Chypre ne délivrera plus de 'passeports dorés'
Sous le coup des critiques, notamment venant de la Commission européenne, Chypre a décidé de mettre un terme au programme qui consistait à délivrer des titres de citoyenneté en échange d'investissements dans le pays. La chaîne Al Jazeera avait révélé que de hauts fonctionnaires et des responsables politiques chypriotes avaient activement promu la remise de 'passeports dorés' à des personnalités controversées. Mais de l'avis des éditorialistes, la décision de Nicosie ne changera pas grand chose.
Les candidats se replieront sur Malte
Novaïa Gazeta estime que le business des visas dorés est loin d'être révolu dans l'UE :
«La Commission européenne fait valoir que les 'valeurs européennes' ne sont pas à vendre et affirme avoir déjà exprimé par le passé 'ses profondes inquiétudes' quant à l'octroi de titres de citoyenneté à des 'investisseurs'. Elle enquête actuellement pour savoir si le dispositif chypriote correspond à la législation européenne et elle trouvera certainement des raisons de se dire à nouveau préoccupée. Mais que les candidats à la citoyenneté de l'UE ne se fassent pas de mouron : il reste Malte. Si l'on procède aux investissements immobiliers nécessaires, aux paiements dans les fonds publics de développement et aux suppléments pour les proches, on y obtient un package de passeports pour toute la famille, contre un montant de 1,5 millions d'euros environ.»
La catharsis est la seule voie
La fin de l'octroi de passeport dorés ne résoudra pas le problème de la corruption à Chypre, estime le chroniqueur Andreas Andreou dans Kathimerini :
«Il n'existe qu'une seule voie : la catharsis. Il faut sur le champ mettre en prison ceux qui sont responsables de cette gabegie et de la corruption. Il s'agit là de politiques, d'hommes d'affaires, d'avocats, de comptables, de hauts fonctionnaires, de fonctionnaires subalternes, etc.

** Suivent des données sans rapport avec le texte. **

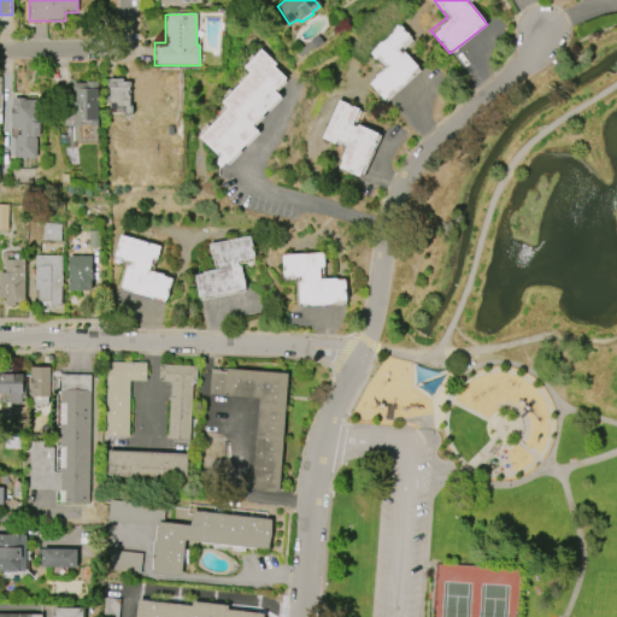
[(395,21),(412,40),(401,50),(422,71),(386,103),(366,81),(382,66),(365,47),(395,21)]
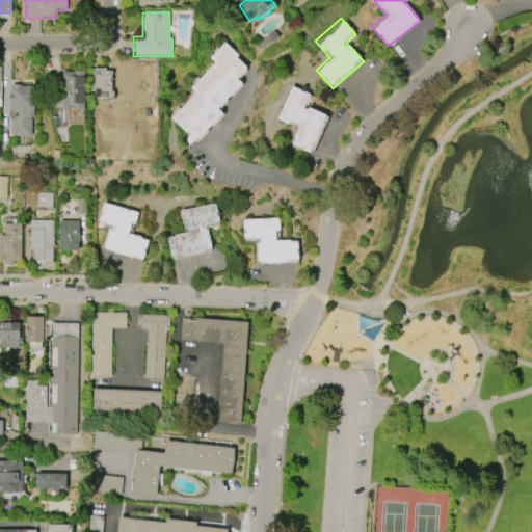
[(274,30),(280,36),(260,51),(255,45),(274,30)]
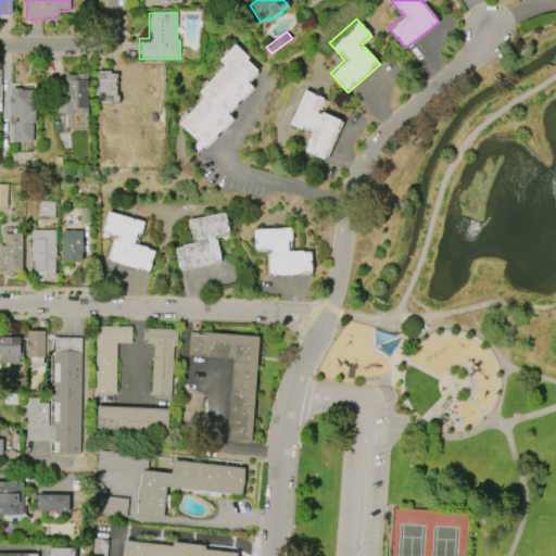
[(203,150),(176,123),(203,97),(198,91),(223,65),(217,60),(235,43),(249,58),(245,60),(256,70),(244,81),(252,88),(227,112),(235,119),(203,150)]
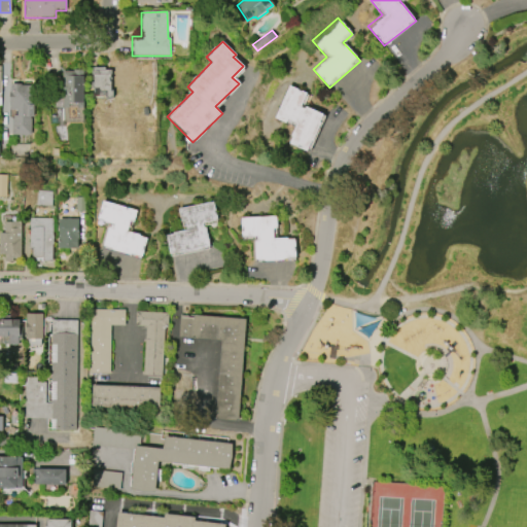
[(91,67),(104,67),(104,69),(109,69),(110,90),(112,90),(112,97),(105,97),(105,96),(93,96),(93,88),(91,88),(91,81),(93,81),(93,74),(92,74),(91,67)]
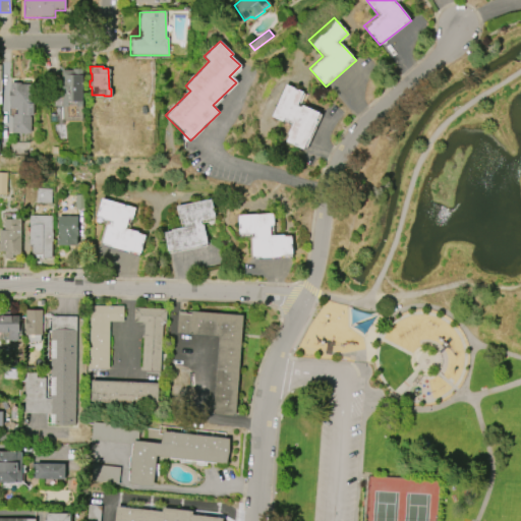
[(62,69),(72,69),(72,68),(82,68),(83,106),(82,106),(82,120),(62,120),(62,92),(60,92),(60,81),(62,81),(62,69)]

Les mailles de leurs filets s'étendent partout. Il n'existe pas d'autre moyen de remédier à notre mauvaise image. ... A mon sens, le gouvernement est allé trop vite en besogne en décidant de supprimer le dispositif. Il aurait d'abord dû limoger les responsables et les faire comparaître au tribunal. ... Au lieu de réparer le système, on se contente de supprimer un programme.»
Le gouvernement a réagi trop tard
C'est aujourd'hui que Chypre aurait eu le plus besoin de vendre des passeports dorés, regrette Cyprus Mail :
«Il est indéniable que ce programme a fait l'objet d'abus par le passé et que ses règles ont été bafouées, mais il est ironique qu'il soit démantelé maintenant, alors que l'on venait de durcir les procédures et que l'on avait fait appel aux service de trois sociétés étrangères de renom pour soumettre chaque candidature à un examen minutieux. Le gouvernement a trop tardé à procéder aux correctifs nécessaires, ce qui explique qu'il ait dû supprimer un programme qui avait considérablement contribué à remettre l'économie sur pied après la crise de 2013, et qui aurait sans nul doute aidé le pays à affronter l'actuel ralentissement économique.»
Quelle honte !
Haravgi y voit un scandale de grande ampleur :
«De façon tout à fait frivole, ils ont délivré des passeports dorés non pas à des investisseurs sérieux et dignes de confiance, mais à des escrocs et à des fraudeurs fiscaux. Ils ont donné le passeport chypriote à tout un harem parce que le président Anastassiadis a effectué deux ou trois voyages familiaux avec le jet privé d'un ami saoudien ! Comme l'a en effet relevé la commission de contrôle du Parlement, l'un des membres de la famille de ce Saoudien a deux épouses, et celles-ci ont toutes deux obtenu le précieux sésame. Des passeports dorés ont en outre été délivrés à des oligarques russes et ukrainiens. ... C'est tout un business qui s'est crée autour de la vente des passeports dorés, qui remplit de millions d'euros les poches d'un petit groupe d'avocats, de fonctionnaires et de promoteurs immobiliers.»